HOMMEN. “Nee. Nee. Ik heb beslist om het niet te meten, omdat ik bang was dat er intern een soort jij-wel-jij-niet-mentaliteit zou ontstaan. Het was toch een heel gevoelig onderwerp.”

U bent topman van ING geworden omdat u uw verantwoordelijkheid niet wilde ontlopen. Was dat de enige reden?

HOMMEN. “Ik kon niet weigeren. Zowel de directie als de Raad van Commissarissen van ING had me gevraagd. Zodra dat bekend raakte, begonnen mensen uit bepaalde kringen mij te bellen. Zo van: dat moet je doen, jong! En ik heb het dus gedaan.”

Soms wordt uw aanstelling tot topman van ING beschouwd als een putsch van de Nederlanders in de groep. Uw voorganger – en Belg – Michel Tilmant moest vertrekken.
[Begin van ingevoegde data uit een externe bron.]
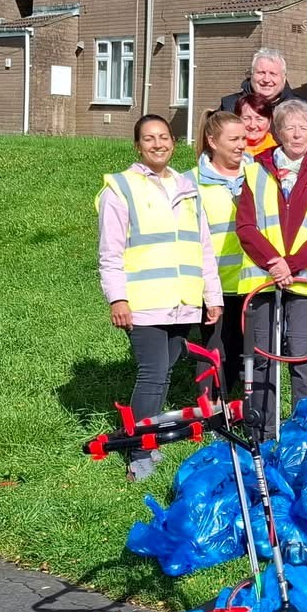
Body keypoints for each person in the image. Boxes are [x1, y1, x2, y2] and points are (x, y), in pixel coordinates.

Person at [96, 113, 223, 480]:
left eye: (164, 137)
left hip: (182, 301)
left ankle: (144, 436)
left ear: (173, 141)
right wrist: (117, 299)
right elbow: (110, 252)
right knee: (152, 373)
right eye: (149, 138)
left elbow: (203, 248)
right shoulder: (120, 189)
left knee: (164, 373)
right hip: (143, 303)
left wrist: (210, 296)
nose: (158, 144)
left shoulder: (186, 186)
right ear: (138, 145)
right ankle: (137, 450)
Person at [236, 99, 307, 432]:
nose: (297, 134)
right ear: (278, 131)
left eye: (304, 128)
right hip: (263, 281)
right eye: (290, 127)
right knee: (262, 360)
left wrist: (292, 265)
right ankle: (263, 432)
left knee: (302, 359)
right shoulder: (254, 172)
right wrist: (273, 263)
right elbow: (247, 226)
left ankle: (304, 434)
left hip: (306, 283)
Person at [192, 109, 251, 396]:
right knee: (214, 354)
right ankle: (210, 415)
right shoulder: (191, 182)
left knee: (248, 357)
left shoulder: (259, 175)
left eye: (244, 138)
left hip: (253, 283)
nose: (242, 144)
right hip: (214, 286)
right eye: (234, 139)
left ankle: (244, 413)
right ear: (212, 141)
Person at [216, 47, 307, 166]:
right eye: (261, 73)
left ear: (284, 77)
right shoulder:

HOMMEN. “Nee, absoluut niet. Een putsch is er nooit geweest. We hebben een aantal fantastische Belgen bij ons in de Groep. Eric Boyer (die aan het hoofd staat van de bankpoot van ING, nvdr) is een ongelooflijk knappe man, waar ik geweldig mee samenwerk. Echt een bijzonder talent.”

Hebt u er al een idee van wie uw opvolger zal worden?

HOMMEN. “Daar mag ik niks over zeggen.”

Zowel u als Peter Elverding, de president-commissaris van ING, heeft een industriële achtergrond. Toeval, of heeft de financiële wereld meer dan ooit behoefte aan doortastende industriëlen?

HOMMEN. “Ik denk dat industriële bedrijven al heel wat verder staan met de kwaliteit van hun interne processen. ING kan daar nog veel van leren. Elke klant wil dat zijn transacties worden uitgevoerd, precies op het juiste tijdstip, en op de juiste plaats. Hij wil daar voor 100 procent op kunnen vertrouwen. In dat soort dingen denk ik ING wel te kunnen helpen.”

U hebt een mandaat voor vier jaar gekregen. Doet u dat uit?

HOMMEN. “Ik voel me moreel verplicht om mijn taak hier zo goed mogelijk af te ronden, en ik vind het nog altijd plezant. Maar als ik eerder klaar ben, dan ben ik eerder klaar. Ik zit hier niet om een stoel warm te houden.”

Bent u nog altijd van plan om terug te keren naar de VS, waar uw kinderen – en intussen ook kleinkinderen – al wonen sinds uw Alcoa-periode?

HOMMEN. “Op een zeker moment wel, denk ik. Wellicht zullen we gedeeltelijk hier wonen, en gedeeltelijk daar. Mijn kinderen wonen op vier plaatsen in Amerika: New York, Miami, Denver, en San Francisco. Ik heb dus een ruime keus.”

Koestert u al plannen voor na uw pensioen?

HOMMEN. “Nee, ik ben helemaal gefocust op wat ik nu moet doen. Ik heb geen tijd om over dat soort dingen na te denken.”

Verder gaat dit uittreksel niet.